[What to produce] The entries that follow include a run beginning at the line with "ring dip: (204, 126)" and ending at the line with "pinky dip: (178, 146)"; restate that run word for word and leave the rest out.

[Supplied records]
◇ ◇ ◇ ◇ ◇ ◇ ◇
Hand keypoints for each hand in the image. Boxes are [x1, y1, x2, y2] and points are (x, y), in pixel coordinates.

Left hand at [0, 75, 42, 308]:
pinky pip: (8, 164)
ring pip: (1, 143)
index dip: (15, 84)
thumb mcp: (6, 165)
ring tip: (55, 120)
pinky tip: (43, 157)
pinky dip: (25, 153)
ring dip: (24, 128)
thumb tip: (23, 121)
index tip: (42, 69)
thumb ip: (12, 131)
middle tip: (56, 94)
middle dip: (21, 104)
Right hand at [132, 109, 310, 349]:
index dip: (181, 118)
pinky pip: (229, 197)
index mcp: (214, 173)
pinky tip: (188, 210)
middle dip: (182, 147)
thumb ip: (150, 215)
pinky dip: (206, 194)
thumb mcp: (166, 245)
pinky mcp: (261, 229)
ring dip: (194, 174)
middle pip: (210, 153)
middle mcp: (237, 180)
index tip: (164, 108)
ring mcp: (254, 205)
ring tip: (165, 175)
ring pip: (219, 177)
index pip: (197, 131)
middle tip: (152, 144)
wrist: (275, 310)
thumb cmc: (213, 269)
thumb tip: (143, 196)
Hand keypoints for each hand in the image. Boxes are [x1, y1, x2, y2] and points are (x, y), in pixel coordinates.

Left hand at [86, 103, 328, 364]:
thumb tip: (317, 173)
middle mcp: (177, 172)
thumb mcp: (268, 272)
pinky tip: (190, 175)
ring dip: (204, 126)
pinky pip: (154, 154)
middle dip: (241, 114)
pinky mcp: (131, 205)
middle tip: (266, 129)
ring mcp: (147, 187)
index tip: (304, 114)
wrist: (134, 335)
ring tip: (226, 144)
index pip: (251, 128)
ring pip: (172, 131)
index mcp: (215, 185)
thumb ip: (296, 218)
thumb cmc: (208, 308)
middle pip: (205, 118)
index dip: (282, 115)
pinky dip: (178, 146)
◇ ◇ ◇ ◇ ◇ ◇ ◇
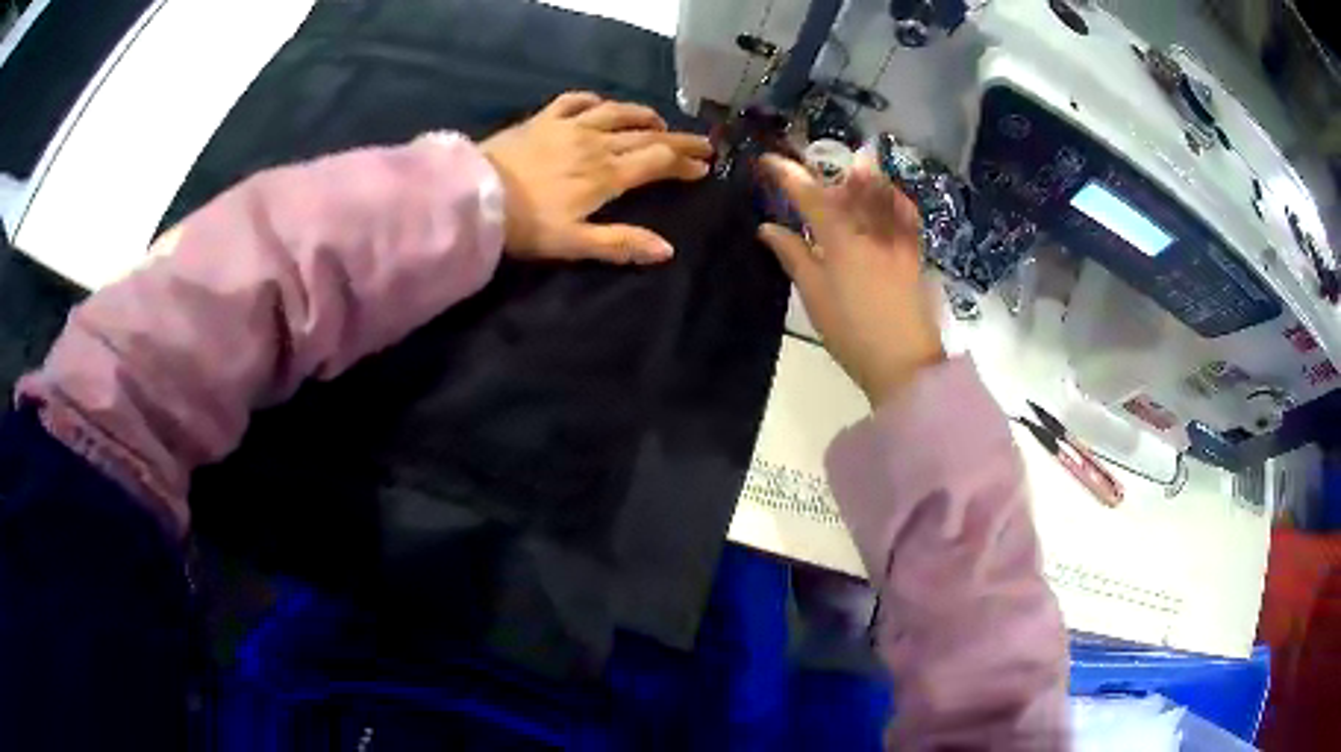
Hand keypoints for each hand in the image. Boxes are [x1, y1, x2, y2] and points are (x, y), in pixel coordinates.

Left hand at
◇ ◇ ◇ ◇ ◇ ◇ ◇
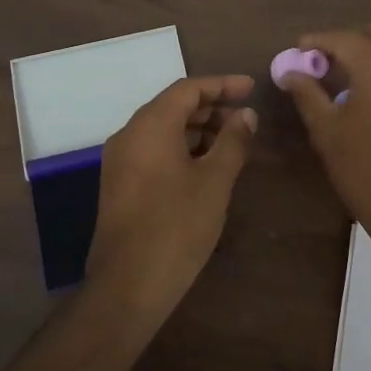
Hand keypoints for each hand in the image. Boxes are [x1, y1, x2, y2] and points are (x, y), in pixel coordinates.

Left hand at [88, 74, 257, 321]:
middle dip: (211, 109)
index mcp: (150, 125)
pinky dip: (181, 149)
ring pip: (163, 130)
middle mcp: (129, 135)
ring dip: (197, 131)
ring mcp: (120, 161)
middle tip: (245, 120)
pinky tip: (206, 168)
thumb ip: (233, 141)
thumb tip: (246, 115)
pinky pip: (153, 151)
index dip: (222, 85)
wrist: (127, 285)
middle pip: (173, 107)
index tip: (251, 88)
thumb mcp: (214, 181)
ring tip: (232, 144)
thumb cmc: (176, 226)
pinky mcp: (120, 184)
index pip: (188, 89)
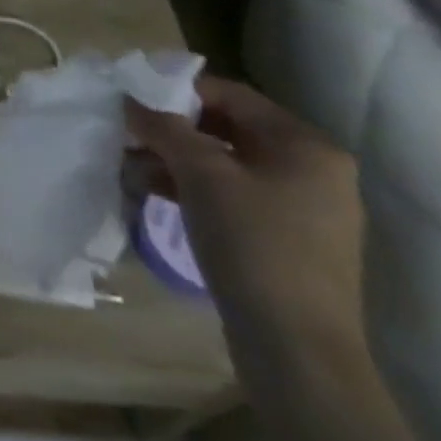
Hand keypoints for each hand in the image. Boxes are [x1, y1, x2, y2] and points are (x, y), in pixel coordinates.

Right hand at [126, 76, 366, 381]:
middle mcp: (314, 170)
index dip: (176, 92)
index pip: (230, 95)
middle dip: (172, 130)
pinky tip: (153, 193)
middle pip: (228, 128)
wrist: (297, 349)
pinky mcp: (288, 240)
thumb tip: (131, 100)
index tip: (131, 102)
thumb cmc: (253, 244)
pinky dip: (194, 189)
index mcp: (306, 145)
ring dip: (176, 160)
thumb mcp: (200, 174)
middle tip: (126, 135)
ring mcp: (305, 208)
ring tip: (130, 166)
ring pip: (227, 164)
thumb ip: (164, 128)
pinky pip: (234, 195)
◇ ◇ ◇ ◇ ◇ ◇ ◇
[Solved exercise]
ring dip: (204, 126)
pinky pip: (154, 154)
middle dip: (241, 114)
pinky mcp: (131, 205)
middle tip: (266, 129)
ring mcp: (147, 187)
index tip: (304, 114)
wrist: (134, 335)
ring tip: (226, 144)
index pip: (251, 128)
ring pip: (172, 131)
index mcp: (215, 185)
thumb ip: (296, 218)
thumb cmc: (208, 308)
middle pip: (205, 118)
index dip: (282, 115)
pinky dip: (178, 146)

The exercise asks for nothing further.